To avoid prejudging the issue, close attention will have to be paid to the premodern—
in this case Arabic—terms and phrases used in various contexts to
designate acts and actors that we would be inclined to call “homosexual.”
Only then will it be possible to determine whether such terms and phrases are
equivalent in meaning to the English term “homosexual.” Unfortunately,
modern scholars are often not so careful. For instance, one recent author
translates the Arabic medical term ubnah as “homosexuality,” even though he
himself acknowledges that the term only applied to the male who desired to
be anally penetrated.18 A man who regularly anally penetrated other men was
not thought to have ubnah but would presumably be deemed a “homosexual”
today. The two terms are simply not synonymous.

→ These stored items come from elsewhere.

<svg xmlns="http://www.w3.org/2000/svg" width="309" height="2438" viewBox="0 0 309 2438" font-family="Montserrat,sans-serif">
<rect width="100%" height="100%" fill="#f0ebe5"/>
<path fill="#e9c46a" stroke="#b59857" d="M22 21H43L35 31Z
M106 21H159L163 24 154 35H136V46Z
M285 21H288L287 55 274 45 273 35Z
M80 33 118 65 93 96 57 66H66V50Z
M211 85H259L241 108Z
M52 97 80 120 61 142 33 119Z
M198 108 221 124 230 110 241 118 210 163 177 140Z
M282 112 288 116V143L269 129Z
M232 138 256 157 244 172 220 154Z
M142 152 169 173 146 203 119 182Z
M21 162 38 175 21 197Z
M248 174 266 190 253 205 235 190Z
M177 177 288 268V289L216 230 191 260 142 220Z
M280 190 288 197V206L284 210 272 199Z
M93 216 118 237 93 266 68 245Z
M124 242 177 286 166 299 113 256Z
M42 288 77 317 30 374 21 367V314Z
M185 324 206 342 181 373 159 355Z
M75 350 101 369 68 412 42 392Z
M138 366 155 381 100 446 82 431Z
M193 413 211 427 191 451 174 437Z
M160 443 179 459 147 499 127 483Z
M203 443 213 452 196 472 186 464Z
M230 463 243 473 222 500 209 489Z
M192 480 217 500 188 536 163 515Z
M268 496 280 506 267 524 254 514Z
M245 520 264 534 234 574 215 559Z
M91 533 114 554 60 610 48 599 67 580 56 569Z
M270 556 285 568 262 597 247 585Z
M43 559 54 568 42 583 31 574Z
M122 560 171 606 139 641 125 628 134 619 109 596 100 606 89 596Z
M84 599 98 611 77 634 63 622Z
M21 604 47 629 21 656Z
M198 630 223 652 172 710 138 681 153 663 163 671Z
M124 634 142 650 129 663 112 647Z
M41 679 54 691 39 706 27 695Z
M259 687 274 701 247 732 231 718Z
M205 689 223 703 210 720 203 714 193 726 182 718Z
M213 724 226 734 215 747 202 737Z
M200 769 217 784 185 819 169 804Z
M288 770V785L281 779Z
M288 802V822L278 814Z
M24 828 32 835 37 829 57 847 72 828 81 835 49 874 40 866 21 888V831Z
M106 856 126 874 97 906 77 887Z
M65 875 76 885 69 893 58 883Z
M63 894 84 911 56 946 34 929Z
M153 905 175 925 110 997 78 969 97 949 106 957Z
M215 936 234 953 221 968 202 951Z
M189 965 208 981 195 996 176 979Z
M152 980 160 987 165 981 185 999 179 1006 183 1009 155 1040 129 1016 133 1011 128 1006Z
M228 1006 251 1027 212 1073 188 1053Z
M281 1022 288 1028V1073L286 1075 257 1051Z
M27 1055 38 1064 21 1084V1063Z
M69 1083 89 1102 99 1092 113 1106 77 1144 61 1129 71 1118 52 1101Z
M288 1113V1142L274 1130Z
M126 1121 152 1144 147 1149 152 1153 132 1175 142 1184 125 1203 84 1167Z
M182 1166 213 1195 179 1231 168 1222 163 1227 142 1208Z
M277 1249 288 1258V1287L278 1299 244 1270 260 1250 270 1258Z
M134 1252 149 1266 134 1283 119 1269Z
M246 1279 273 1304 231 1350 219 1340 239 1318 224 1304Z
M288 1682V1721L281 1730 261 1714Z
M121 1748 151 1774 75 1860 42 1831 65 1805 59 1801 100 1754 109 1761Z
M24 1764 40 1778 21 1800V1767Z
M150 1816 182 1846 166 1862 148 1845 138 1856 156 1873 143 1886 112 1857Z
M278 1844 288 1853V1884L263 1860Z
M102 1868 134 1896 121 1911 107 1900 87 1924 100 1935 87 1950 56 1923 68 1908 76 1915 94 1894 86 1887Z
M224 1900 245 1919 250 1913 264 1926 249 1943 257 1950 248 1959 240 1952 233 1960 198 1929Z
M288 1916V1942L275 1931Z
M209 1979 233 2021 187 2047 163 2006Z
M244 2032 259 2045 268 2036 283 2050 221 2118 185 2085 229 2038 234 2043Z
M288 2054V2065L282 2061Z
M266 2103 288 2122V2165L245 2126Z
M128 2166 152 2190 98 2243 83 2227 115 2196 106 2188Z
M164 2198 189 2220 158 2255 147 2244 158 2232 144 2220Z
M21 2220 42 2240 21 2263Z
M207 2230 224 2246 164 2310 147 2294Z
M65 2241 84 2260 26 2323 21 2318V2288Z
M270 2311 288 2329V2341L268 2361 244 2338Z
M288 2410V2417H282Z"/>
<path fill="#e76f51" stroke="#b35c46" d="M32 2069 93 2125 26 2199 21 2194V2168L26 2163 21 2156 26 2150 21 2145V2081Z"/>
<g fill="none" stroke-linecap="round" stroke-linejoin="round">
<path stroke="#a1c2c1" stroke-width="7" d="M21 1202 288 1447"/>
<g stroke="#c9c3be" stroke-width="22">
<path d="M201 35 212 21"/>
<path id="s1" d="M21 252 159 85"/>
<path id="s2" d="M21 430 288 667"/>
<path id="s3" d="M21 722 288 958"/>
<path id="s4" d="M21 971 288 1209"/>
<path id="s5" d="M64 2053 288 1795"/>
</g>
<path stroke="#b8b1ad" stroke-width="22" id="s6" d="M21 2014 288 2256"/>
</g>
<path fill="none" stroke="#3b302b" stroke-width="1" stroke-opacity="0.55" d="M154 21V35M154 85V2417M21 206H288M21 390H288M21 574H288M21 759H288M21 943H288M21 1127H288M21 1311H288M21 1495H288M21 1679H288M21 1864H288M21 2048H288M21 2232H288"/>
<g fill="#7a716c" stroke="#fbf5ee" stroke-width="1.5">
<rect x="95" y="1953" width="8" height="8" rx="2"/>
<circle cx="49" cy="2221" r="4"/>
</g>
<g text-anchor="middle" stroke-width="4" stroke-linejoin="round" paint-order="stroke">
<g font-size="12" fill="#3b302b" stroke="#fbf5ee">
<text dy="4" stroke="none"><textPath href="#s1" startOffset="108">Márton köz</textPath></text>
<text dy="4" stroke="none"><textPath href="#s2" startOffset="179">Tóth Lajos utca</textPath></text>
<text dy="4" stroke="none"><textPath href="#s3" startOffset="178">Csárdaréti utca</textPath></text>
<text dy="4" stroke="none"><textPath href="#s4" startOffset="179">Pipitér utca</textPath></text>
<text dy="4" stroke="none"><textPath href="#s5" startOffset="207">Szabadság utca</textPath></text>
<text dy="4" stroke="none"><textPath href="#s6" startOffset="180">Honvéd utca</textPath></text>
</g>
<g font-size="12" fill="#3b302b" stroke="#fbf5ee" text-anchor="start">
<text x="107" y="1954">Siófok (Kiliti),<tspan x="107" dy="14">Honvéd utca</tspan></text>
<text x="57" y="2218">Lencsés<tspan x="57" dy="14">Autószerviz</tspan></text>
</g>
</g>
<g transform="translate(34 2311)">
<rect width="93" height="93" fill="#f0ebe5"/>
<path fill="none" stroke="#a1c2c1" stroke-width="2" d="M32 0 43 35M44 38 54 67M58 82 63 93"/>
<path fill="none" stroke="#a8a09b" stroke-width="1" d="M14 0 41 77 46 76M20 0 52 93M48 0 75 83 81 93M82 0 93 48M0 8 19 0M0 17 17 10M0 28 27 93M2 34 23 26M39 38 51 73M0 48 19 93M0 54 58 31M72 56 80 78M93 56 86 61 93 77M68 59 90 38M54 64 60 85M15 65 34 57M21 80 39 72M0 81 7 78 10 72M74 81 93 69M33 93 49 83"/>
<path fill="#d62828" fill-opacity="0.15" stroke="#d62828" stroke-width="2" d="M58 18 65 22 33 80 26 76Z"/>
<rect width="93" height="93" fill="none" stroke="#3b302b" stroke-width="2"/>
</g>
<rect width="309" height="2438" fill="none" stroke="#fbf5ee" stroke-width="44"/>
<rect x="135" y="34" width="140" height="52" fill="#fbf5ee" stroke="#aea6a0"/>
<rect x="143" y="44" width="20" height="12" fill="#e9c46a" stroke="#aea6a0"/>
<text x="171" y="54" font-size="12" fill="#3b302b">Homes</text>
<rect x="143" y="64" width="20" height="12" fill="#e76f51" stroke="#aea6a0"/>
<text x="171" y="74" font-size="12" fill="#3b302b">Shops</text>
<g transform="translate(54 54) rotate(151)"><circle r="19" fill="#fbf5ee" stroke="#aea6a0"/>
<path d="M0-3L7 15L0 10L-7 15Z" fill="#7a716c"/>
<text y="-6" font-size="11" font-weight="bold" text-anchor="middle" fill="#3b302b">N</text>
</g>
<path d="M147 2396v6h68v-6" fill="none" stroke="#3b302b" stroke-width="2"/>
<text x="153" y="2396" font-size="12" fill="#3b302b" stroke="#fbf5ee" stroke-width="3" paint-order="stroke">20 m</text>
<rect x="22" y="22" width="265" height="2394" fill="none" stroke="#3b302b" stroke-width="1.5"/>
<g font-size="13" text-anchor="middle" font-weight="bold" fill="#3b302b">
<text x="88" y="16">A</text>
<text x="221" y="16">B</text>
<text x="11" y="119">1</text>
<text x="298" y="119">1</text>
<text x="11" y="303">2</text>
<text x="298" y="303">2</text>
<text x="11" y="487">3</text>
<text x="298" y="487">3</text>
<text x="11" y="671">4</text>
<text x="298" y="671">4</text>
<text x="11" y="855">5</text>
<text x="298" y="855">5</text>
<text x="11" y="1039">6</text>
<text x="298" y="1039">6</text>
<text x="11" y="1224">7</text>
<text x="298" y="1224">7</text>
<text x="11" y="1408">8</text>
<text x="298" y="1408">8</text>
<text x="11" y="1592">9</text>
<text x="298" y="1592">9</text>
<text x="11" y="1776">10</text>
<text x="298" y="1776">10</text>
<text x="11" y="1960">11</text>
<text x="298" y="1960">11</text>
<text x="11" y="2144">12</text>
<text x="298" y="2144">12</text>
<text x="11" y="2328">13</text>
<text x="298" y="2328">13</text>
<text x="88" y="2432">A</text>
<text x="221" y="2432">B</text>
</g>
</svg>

Recent general histories
of homosexuality find a “disparity” between the proclaimed ideals and
actual behavior of some Islamic scholars who, on the one hand, condemned
“homosexuality” but, on the other, wrote “strongly homoerotic poetry.”19
What Islamic scholars condemned was not “homosexuality” but liwa¯t., that is,
anal intercourse between men. Writing a love poem of a male youth would
simply not fall under the juridical concept of liwa¯t..
What such examples show is that care should be taken before translating
as “homosexual” any Arabic term attested in the texts. The possibility at issue
is precisely whether pre-nineteenth-century Arab-Islamic culture lacked the
concept of homosexuality altogether, and operated instead with a set of concepts
(like ubnah or liwa¯t.) each of which pick out some of the acts and actors
we might call “homosexual” but which were simply not seen as instances of
one overarching phenomenon. In the course of this study I hope to show that
this was indeed the case. I argue that distinctions not captured by the concept
of “homosexuality” were all-important from the perspective of the culture of
the period. One such distinction is that between the “active” and the “passive”

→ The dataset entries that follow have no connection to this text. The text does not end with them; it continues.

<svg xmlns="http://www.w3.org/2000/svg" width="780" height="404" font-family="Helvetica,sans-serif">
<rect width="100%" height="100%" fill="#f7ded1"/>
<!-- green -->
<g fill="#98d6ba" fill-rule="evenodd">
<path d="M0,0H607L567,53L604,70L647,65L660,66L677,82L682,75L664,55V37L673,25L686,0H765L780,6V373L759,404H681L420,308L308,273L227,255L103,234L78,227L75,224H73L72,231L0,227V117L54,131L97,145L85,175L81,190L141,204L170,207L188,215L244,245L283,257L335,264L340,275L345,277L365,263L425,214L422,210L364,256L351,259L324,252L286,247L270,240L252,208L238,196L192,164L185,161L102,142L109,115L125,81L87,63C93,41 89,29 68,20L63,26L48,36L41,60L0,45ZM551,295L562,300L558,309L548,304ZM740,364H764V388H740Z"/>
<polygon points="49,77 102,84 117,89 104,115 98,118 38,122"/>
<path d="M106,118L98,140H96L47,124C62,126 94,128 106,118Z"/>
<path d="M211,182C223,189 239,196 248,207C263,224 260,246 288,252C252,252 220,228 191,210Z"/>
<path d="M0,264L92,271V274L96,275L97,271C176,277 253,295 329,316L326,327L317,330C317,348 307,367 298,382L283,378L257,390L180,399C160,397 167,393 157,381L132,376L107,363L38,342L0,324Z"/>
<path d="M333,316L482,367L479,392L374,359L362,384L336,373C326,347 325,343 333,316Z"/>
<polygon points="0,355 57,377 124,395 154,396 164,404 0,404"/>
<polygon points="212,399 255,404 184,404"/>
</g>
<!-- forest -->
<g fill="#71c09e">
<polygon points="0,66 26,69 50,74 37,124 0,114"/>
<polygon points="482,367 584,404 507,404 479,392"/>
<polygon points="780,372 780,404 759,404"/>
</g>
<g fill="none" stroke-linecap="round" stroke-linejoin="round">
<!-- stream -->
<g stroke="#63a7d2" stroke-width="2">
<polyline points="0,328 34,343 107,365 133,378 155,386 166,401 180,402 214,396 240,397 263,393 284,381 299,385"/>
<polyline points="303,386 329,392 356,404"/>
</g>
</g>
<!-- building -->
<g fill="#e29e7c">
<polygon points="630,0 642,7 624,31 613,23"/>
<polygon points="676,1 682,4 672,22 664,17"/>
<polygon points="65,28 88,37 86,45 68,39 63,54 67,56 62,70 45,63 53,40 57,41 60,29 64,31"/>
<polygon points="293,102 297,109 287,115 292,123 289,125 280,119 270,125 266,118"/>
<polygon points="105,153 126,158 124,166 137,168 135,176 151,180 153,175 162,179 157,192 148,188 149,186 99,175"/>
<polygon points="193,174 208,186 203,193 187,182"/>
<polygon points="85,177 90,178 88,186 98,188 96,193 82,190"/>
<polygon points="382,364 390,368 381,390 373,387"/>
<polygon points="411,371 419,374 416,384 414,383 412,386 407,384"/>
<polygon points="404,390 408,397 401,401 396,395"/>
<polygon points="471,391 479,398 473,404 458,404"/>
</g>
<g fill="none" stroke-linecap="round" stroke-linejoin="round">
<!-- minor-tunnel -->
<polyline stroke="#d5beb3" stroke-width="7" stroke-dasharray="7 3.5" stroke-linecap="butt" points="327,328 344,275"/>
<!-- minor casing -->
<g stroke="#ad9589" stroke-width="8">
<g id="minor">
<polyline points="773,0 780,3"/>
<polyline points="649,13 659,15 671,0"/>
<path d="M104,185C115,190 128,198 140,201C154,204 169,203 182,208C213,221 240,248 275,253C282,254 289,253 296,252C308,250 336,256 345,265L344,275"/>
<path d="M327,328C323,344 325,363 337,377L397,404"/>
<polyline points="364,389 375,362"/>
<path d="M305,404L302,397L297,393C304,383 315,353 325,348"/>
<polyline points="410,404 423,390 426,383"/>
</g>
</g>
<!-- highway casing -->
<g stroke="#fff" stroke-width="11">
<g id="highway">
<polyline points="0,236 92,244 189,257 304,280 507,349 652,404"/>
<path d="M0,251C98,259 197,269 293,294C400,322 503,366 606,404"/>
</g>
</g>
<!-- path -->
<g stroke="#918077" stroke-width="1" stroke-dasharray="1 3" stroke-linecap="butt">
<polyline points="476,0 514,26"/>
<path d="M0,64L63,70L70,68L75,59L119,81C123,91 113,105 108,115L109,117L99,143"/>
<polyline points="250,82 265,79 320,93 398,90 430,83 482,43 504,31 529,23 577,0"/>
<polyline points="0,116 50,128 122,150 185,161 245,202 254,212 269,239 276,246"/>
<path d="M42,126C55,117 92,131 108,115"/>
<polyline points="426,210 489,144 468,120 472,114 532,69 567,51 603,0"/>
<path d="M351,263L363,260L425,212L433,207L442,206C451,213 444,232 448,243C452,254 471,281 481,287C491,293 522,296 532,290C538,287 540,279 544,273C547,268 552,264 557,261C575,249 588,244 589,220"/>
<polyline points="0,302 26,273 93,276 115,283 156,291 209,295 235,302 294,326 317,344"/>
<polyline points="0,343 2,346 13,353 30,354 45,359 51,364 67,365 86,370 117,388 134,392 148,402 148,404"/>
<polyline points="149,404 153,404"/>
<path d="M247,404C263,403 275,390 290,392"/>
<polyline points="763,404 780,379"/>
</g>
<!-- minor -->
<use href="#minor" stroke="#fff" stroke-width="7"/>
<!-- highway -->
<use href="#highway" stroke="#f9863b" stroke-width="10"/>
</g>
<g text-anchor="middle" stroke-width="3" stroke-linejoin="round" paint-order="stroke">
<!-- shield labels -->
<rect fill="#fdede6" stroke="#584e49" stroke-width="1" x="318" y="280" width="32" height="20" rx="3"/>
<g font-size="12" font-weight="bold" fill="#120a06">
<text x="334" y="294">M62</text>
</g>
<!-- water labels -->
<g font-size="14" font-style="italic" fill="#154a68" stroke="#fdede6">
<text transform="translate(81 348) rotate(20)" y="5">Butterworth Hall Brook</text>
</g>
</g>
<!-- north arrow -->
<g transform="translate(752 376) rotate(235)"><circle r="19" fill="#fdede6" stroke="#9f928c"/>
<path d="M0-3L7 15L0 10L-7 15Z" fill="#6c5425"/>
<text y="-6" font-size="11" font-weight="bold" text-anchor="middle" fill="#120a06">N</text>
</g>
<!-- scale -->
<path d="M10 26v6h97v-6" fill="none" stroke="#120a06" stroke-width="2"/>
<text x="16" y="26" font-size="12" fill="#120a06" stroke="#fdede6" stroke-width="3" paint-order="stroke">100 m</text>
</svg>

partner in a homosexual encounter—these were typically not conceptualized
or evaluated in the same way. Another distinction is that between passionate
infatuation (ishq) and sexual lust—emphasizing this distinction was
important for those who would argue for the religious permissibility of the
passionate love of boys. A third distinction centers on exactly what sexual acts
were involved—Islamic law prescribed severe corporal or capital punishment
for anal intercourse between men, but regarded, say, kissing, fondling, or
non-anal intercourse as less serious transgressions.